Back on October 23 I had a long quote from this review of Wills if you want to go there and see how it inflects Casey Mattox and some of his shaping.
But here is the strong case in regard Karl Rove.
I am hoping some of Mike Huckabee's staff I read yesterday, even the Governor Himself will take a strong look at Wills and share and grow with Frank Page and Richard Land.
Go ahead, surprise US
And Rick Lance and Joe Bob Mizzell; nothing says you should be immune from reading and sharing with Dan Ireland's successor Joe Godfrey.

Wills moves chronically through U.S. history, outlining the ebb and flow of enlightenment and evangelism through the decades and centuries, pausing throughout to provide thumbnail sketches of the significant personalities involved.

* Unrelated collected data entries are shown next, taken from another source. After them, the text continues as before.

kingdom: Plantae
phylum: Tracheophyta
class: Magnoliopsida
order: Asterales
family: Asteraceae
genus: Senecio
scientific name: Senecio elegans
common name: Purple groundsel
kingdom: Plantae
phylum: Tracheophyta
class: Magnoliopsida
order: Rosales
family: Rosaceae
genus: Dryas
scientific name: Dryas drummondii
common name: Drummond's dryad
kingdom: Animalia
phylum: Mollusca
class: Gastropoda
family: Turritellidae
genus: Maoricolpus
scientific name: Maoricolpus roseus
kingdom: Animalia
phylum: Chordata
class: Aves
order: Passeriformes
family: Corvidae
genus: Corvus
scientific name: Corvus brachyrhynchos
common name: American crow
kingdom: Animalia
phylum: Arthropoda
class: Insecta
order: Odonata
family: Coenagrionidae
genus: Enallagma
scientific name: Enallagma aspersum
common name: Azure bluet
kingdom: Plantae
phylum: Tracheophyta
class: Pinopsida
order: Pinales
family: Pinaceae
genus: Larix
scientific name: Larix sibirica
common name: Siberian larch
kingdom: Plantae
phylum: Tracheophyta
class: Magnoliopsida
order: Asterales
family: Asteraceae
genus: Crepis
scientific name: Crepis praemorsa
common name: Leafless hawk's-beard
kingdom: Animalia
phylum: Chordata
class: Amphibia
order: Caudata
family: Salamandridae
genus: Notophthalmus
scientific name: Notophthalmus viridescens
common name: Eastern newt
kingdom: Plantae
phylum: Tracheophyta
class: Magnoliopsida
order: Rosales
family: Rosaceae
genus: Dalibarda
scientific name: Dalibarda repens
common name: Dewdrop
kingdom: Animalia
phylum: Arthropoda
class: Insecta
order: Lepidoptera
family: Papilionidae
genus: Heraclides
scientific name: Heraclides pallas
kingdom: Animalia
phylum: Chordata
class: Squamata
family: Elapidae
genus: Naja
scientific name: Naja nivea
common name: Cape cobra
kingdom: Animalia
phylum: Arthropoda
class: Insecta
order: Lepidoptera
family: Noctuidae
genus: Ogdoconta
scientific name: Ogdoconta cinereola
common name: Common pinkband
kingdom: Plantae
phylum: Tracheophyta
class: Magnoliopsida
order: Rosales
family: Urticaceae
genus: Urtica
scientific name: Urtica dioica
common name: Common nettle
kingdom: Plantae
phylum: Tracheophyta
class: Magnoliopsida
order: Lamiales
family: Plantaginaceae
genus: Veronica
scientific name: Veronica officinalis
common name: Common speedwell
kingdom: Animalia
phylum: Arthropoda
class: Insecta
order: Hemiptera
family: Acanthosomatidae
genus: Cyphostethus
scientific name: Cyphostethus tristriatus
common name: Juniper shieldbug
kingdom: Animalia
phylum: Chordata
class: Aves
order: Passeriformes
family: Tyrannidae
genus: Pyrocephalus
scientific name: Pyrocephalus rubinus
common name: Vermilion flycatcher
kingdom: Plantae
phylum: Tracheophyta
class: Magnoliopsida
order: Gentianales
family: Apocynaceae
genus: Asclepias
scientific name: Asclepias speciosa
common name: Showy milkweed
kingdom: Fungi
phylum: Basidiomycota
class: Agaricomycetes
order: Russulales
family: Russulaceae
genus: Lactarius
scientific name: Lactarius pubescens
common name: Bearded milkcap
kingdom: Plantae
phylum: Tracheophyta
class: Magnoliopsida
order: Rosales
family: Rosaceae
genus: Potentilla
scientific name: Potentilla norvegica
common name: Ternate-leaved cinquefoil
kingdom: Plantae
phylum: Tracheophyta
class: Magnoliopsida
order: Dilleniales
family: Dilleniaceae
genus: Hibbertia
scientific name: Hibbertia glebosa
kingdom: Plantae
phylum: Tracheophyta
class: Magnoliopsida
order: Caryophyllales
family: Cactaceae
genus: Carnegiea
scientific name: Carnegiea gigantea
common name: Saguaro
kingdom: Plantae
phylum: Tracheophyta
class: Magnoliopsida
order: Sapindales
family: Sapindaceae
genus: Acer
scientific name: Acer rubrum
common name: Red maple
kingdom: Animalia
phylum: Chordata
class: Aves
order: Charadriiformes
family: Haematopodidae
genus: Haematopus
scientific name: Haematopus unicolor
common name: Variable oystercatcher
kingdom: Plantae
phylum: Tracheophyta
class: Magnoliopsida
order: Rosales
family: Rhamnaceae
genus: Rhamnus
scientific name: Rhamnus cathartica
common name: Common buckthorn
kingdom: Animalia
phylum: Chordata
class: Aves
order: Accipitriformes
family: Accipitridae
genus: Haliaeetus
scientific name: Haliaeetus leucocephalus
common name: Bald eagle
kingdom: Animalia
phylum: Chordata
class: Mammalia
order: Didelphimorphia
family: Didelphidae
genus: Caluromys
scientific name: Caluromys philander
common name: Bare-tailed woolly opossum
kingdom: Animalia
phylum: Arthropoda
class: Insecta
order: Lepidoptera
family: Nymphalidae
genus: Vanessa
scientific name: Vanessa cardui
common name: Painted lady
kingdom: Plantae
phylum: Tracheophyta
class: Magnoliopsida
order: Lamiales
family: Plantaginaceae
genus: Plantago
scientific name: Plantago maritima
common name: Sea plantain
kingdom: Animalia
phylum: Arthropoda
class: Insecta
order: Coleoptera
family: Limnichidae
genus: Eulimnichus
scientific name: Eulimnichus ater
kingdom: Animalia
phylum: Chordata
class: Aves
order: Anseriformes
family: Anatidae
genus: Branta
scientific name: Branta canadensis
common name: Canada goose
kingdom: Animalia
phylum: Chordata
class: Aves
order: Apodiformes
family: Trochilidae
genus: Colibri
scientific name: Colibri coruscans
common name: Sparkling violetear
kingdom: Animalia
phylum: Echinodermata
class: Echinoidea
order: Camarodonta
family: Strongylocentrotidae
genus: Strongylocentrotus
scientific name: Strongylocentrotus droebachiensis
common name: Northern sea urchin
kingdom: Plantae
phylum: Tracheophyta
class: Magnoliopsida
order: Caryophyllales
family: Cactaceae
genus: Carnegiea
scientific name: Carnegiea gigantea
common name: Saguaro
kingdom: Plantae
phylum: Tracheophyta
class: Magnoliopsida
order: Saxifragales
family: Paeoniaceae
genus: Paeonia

Eventually he comes to the Bush administration: "The right wing in American likes to think that the United States government was, at its inception, highly religious, specifically highly Christian, and -- and more to the point -- highly biblical." This was not true of that or any later government -- until 2000.

Wills is particularly shrewd in delineating Karl Rove's part in bringing this about: While crediting the former White House advisor's mastery of electoral technologies, Wills argues that "his real skill lay in finding how to use religion as a political tool . . . . He shaped the hard core of the Republican Party around resentments religious people felt over abortion, homosexuality, Darwinism, women's liberation, pornography and school prayer . . . . Rove made the executive branch of the United States more openly and avowedly religious than it had ever been, though he had no discernible religious belief himself.

His own indifference allowed him to be ecumenical in his appeal to Protestants, Catholics and Jews."The Protestant wing of this coalition, Wills writes, was predisposed toward Bush, but Catholics were the big electoral prize. Pollsters have noted that Catholics who regularly assist at Mass are more socially conservative and open to GOP candidates. Moreover, Father Richard John Neuhaus, editor of the influential journal First Things and a convert from Lutheranism's evangelical wing, was a fixture in the Bush White House.